**INSTRUCTION:**
Restate each line below word for word, skipping every picture.

[Collected data]

■ ■ ■ ■ ■

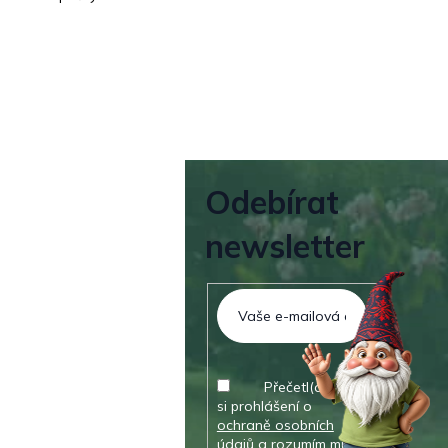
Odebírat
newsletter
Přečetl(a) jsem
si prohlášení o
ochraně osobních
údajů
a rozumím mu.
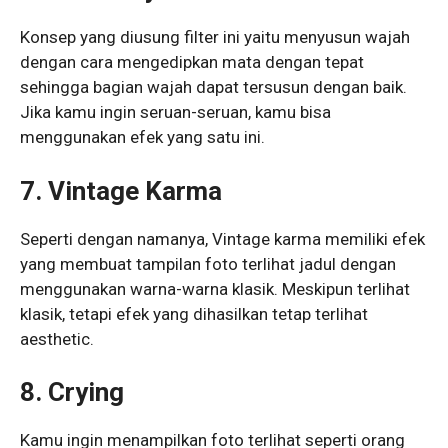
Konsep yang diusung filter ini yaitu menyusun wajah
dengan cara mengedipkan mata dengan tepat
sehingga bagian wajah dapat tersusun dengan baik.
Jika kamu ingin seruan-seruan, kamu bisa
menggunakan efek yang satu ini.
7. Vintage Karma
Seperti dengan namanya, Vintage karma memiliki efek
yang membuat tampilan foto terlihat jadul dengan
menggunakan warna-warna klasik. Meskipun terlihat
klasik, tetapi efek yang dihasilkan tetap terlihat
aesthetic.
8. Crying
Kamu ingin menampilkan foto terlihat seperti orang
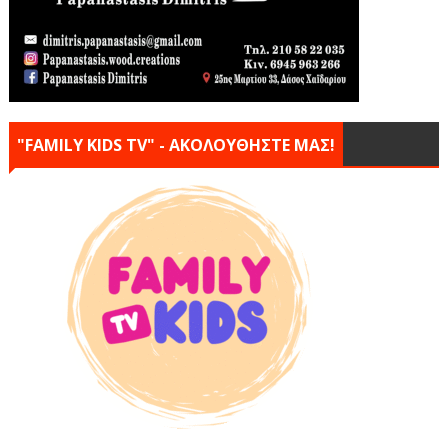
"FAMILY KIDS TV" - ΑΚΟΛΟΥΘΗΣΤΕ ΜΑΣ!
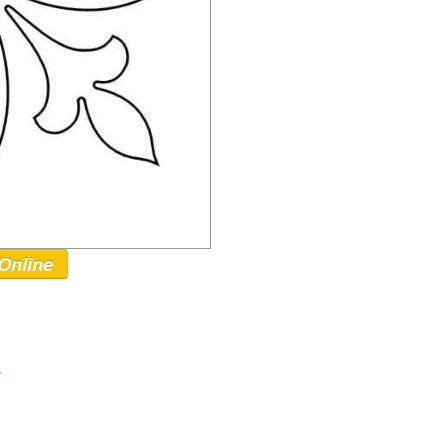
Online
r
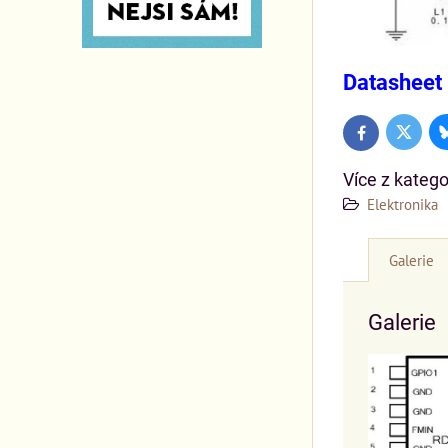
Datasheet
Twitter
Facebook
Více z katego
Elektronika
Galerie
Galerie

■ ■ ■ ■ ■

**ANSWER BELOW:**
Odebírat
newsletter
Přečetl(a) jsem
si prohlášení o
ochraně osobních
údajů
a rozumím mu.
Konsep yang diusung filter ini yaitu menyusun wajah
dengan cara mengedipkan mata dengan tepat
sehingga bagian wajah dapat tersusun dengan baik.
Jika kamu ingin seruan-seruan, kamu bisa
menggunakan efek yang satu ini.
7. Vintage Karma
Seperti dengan namanya, Vintage karma memiliki efek
yang membuat tampilan foto terlihat jadul dengan
menggunakan warna-warna klasik. Meskipun terlihat
klasik, tetapi efek yang dihasilkan tetap terlihat
aesthetic.
8. Crying
Kamu ingin menampilkan foto terlihat seperti orang
"FAMILY KIDS TV" - ΑΚΟΛΟΥΘΗΣΤΕ ΜΑΣ!
Online
r
Datasheet
Twitter
Facebook
Více z katego
Elektronika
Galerie
Galerie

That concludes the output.